P_pusch#

pycraf.pathprof.P_pusch(P_cmax, M_pusch, P_0_pusch, alpha, PL)[source]#

Calculate power output level after UE power control.

Parameters:

P_cmaxQuantity

Maximum transmit power [dBm]

M_puschnumpy.ndarray, int

Number of allocated resource blocks (RBs)

Is this the bandwidth per carrier divided by the RB bandwidth ( typically 180 kHz) and number of UE devices associated to each carrier?

P_0_puschnumpy.ndarray

Initial receive target UE power level per RB [dBm]

alphaQuantity

Balancing factor for UEs with bad channel and UEs with good channel

PLQuantity

Path loss between UE and its associated BS [dB] One should use one of the functions imt_rural_macro_losses, imt_urban_macro_losses, or imt_urban_micro_losses to determine PL for the required scenario.

Note: Antenna gains should be included, so this is rather the coupling loss than the path loss, unlike what is stated in ITU-R Rec.
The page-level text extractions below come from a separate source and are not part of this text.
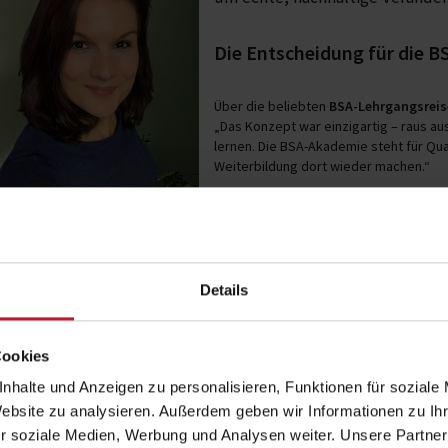
Die Entscheidung für die 
Über die beliebten
BSA-Lehrgangsreis
„Das Konzept war einzigartig – raus au
lernen. Die BSA-Akademie steht für Qua
Weiterbildung dort wieder machen.“
Praxisnahe Weiterbildung: 
Besonders geprägt hat Sabrina die
Ern
„Die Inhalte waren klar aufgebaut, prax
Details
umsetzen konnte. Die Dozenten haben komplexe Themen mit Humor und Leid
Das Wissen nutzt sie heute täglich – für sich selbst, in ihrem Coaching-Un
Ernährung, Bewegung und mentale Stärke bilden dabei die Basis ihres ganz
Cookies
nhalte und Anzeigen zu personalisieren, Funktionen für soziale
Erfolge durch Wissen und Leidenschaft
Website zu analysieren. Außerdem geben wir Informationen zu I
r soziale Medien, Werbung und Analysen weiter. Unsere Partner
Dank der Weiterbildungen an der BSA-Akademie hat Sabrina nicht nur ihr Fa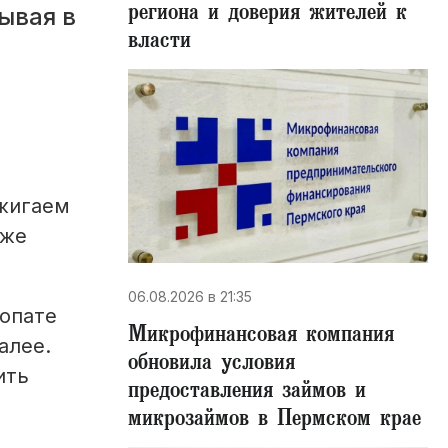
региона и доверия жителей к
ывая в
власти
сжигаем
 же
06.08.2026 в 21:35
лопате
Микрофинансовая компания
алее.
обновила условия
ить
предоставления займов и
микрозаймов в Пермском крае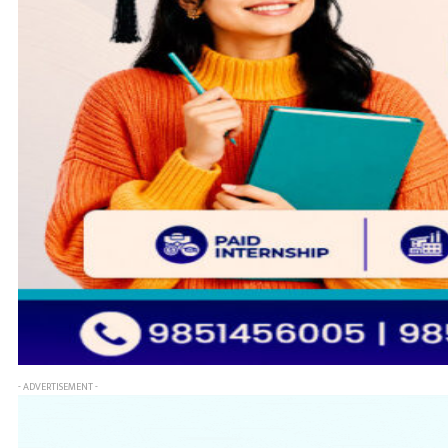
- ADVERTISEMENT -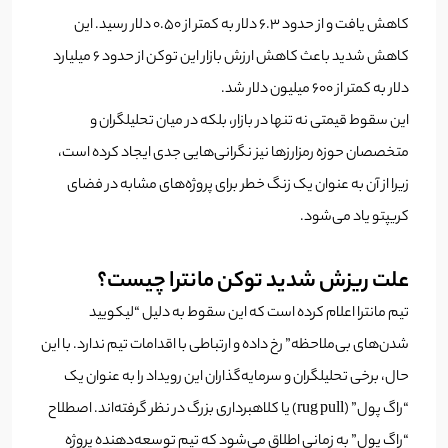
کاهش یافت و از حدود ۶.۳ دلار به کمتر از ۰.۵۰ دلار رسید. این
کاهش شدید باعث کاهش ارزش بازار این توکن از حدود ۶ میلیارد
دلار به کمتر از ۶۰۰ میلیون دلار شد.​
این سقوط قیمتی نه تنها در بازار، بلکه در میان تحلیلگران و
متخصصان حوزه رمزارزها نیز نگرانی‌هایی جدی ایجاد کرده است،
زیرا از آن به عنوان یک زنگ خطر برای پروژه‌های مشابه در فضای
کریپتو یاد می‌شود.​
علت ریزش شدید توکن مانترا چیست؟
تیم مانترا اعلام کرده است که این سقوط به دلیل “لیکویید
شدن‌های بی‌ملاحظه” رخ داده و ارتباطی با اقدامات تیم ندارد. با این
حال، برخی تحلیلگران و سرمایه‌گذاران این رویداد را به عنوان یک
“راگ پول” (rug pull) یا کلاهبرداری بزرگ در نظر گرفته‌اند.​ اصطلاح
“راگ پول” به زمانی اطلاق می‌شود که تیم توسعه‌دهنده پروژه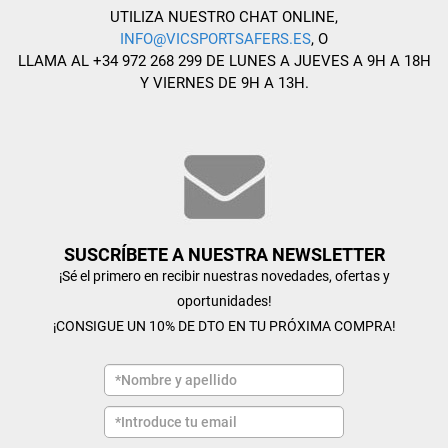
UTILIZA NUESTRO CHAT ONLINE,
INFO@VICSPORTSAFERS.ES
, O
LLAMA AL +34 972 268 299 DE LUNES A JUEVES A 9H A 18H
Y VIERNES DE 9H A 13H.
SUSCRÍBETE A NUESTRA NEWSLETTER
¡Sé el primero en recibir nuestras novedades, ofertas y
oportunidades!
¡CONSIGUE UN 10% DE DTO EN TU PRÓXIMA COMPRA!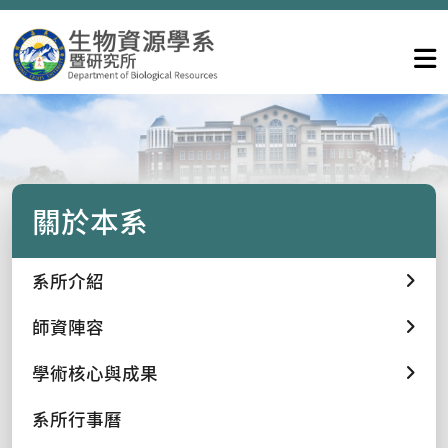
關於本系
系所介紹
師資陣容
學術核心與成果
系所行事曆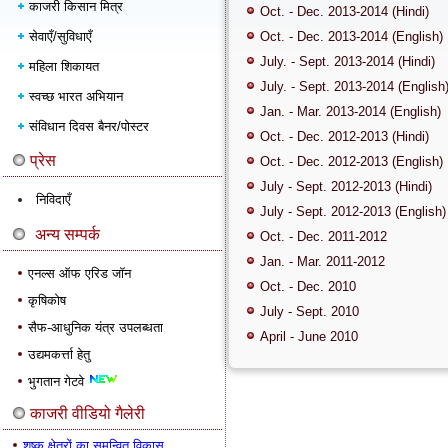
काजरी किसान मित्र
Oct. - Dec. 2013-2014 (Hindi)
सेवाएँ/सुविधाएँ
Oct. - Dec. 2013-2014 (English)
July. - Sept. 2013-2014 (Hindi)
महिला शिकायत
July. - Sept. 2013-2014 (English
स्वच्छ भारत अभियान
Jan. - Mar. 2013-2014 (English)
संविधान दिवस बैनर/पोस्टर
Oct. - Dec. 2012-2013 (Hindi)
प्रेस
Oct. - Dec. 2012-2013 (English)
July - Sept. 2012-2013 (Hindi)
निविदाएँ
July - Sept. 2012-2013 (English)
अन्य सम्पर्क
Oct. - Dec. 2011-2012
Jan. - Mar. 2011-2012
एनल्स ऑफ एरिड जॉन
Oct. - Dec. 2010
कृषिकोष
July - Sept. 2010
सैफ-आधुनिक यंत्र उपलब्धता
April - June 2010
उद्यमकर्त्ता हेतु
भुगतान गेटवे
काजरी वीडियो गैलेरी
शुष्क क्षेत्रों का समन्वित विकास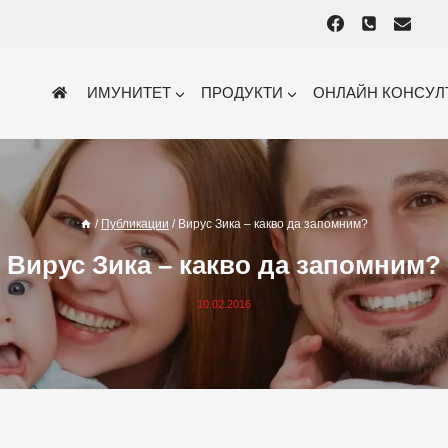
ИМУНИТЕТ
ПРОДУКТИ
ОНЛАЙН КОНСУЛ
/
Публикации
/
Вирус Зика – какво да запомним?
Вирус Зика – какво да запомним?
10.02.2016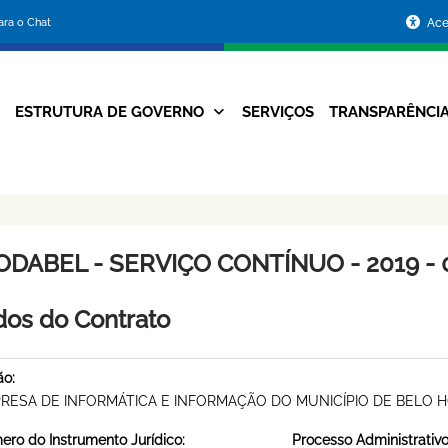
Portal
para o Chat
Ace
da
Prefeitura
ESTRUTURA DE GOVERNO
SERVIÇOS
TRANSPARÊNCI
Navegação
de
Principal
Belo
Horizonte
ODABEL - SERVIÇO CONTÍNUO - 2019 - 
os do Contrato
ão:
RESA DE INFORMÁTICA E INFORMAÇÃO DO MUNICÍPIO DE BELO 
ro do Instrumento Jurídico:
Processo Administrativo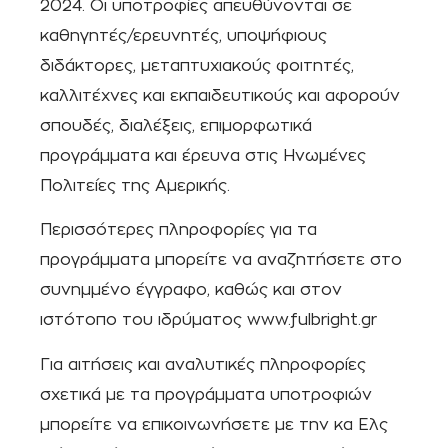
2024. Οι υποτροφίες απευθύνονται σε
καθηγητές/ερευνητές, υποψήφιους
διδάκτορες, μεταπτυχιακούς φοιτητές,
καλλιτέχνες και εκπαιδευτικούς και αφορούν
σπουδές, διαλέξεις, επιμορφωτικά
προγράμματα και έρευνα στις Ηνωμένες
Πολιτείες της Αμερικής.
Περισσότερες πληροφορίες για τα
προγράμματα μπορείτε να αναζητήσετε στο
συνημμένο έγγραφο, καθώς και στον
ιστότοπο του ιδρύματος www.fulbright.gr
Για αιτήσεις και αναλυτικές πληροφορίες
σχετικά με τα προγράμματα υποτροφιών
μπορείτε να επικοινωνήσετε με την κα Ελς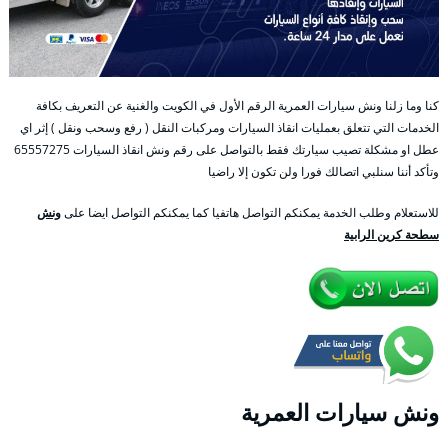
كنا وما زلنا ونش سيارات العمرية الرقم الأول في الكويت والغنية عن التعريف بكافة
الخدمات التي تتعلق بعمليات انقاذ السيارات ومركبات النقل ( رفع وسحب ونقل ) إثر اي
عطل او مشكلة تصيب سيارتك فقط بالتواصل على رقم ونش انقاذ السيارات 65557275
وتأكد أننا سنلبي اتصالك فورا ولن تكون إلا راضيا
للاستعلام وطلب الخدمة يمكنكم التواصل هاتفيا كما يمكنكم التواصل ايضا على
ونش
سطحة كرين الرابية
ونش سيارات العمرية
M.2101-0.

Returns:

P_puschQuantity: Transmit power of the terminal [dBm]

Examples

A typical usage would be:

>>> import numpy as np
>>> from pycraf import conversions as cnv
>>> from pycraf import pathprof
>>> from astropy import units as u
>>> from astropy.utils.misc import NumpyRNGContext

>>> freq = 6.65 * u.GHz
>>> h_bs, h_ue = 10 * u.m, 1.5 * u.m
>>> distances = [20, 100, 500, 1000] * u.m  # 2D distances

>>> PL_los, PL_nlos, los_prob = pathprof.imt_urban_micro_losses(
...     freq, distances, h_bs=h_bs, h_ue=h_ue
...     )

>>> # randomly assign LOS or Non-LOS type to UE (according to above prob.)
>>> with NumpyRNGContext(0):
...     los_type = np.random.uniform(0, 1, distances.size) < los_prob
>>> # note: los_type == True : LOS
>>> #       los_type == False: Non-LOS
>>> PL = np.where(
...     los_type, PL_los.to_value(cnv.dB), PL_nlos.to_value(cnv.dB)
...     ) * cnv.dB
>>> PL  
<Decibel [ 76.935, 110.581, 135.202, 145.827] dB>

>>> # Assume some antenna gains:
>>> G_bs, G_ue = 20 * cnv.dBi, 5 * cnv.dBi
>>> CL = (
...     PL.to_value(cnv.dB) -
...     G_bs.to_value(cnv.dBi) -
...     G_ue.to_value(cnv.dBi)
...     ) * cnv.dB

>>> bw_carrier = 100 * u.MHz
>>> bw_rb = 180 * u.kHz  # resource block bandwidth
>>> num_ue = 3  # 3 UEs per BS sector and carrier
>>> M_pusch = int(bw_carrier / bw_rb / num_ue)
>>> M_pusch
185

>>> P_cmax = 23 * cnv.dBm
>>> P_0_pusch = -95.5 * cnv.dBm
>>> alpha = 0.8 * cnv.dimless

>>> P_pusch = pathprof.P_pusch(
...     P_cmax, M_pusch, P_0_pusch, alpha, CL
...     )
>>> P_pusch.to(cnv.dBm)  
<Decibel [-31.28 ,  -4.363,  15.333,  23.          ] dB(mW)>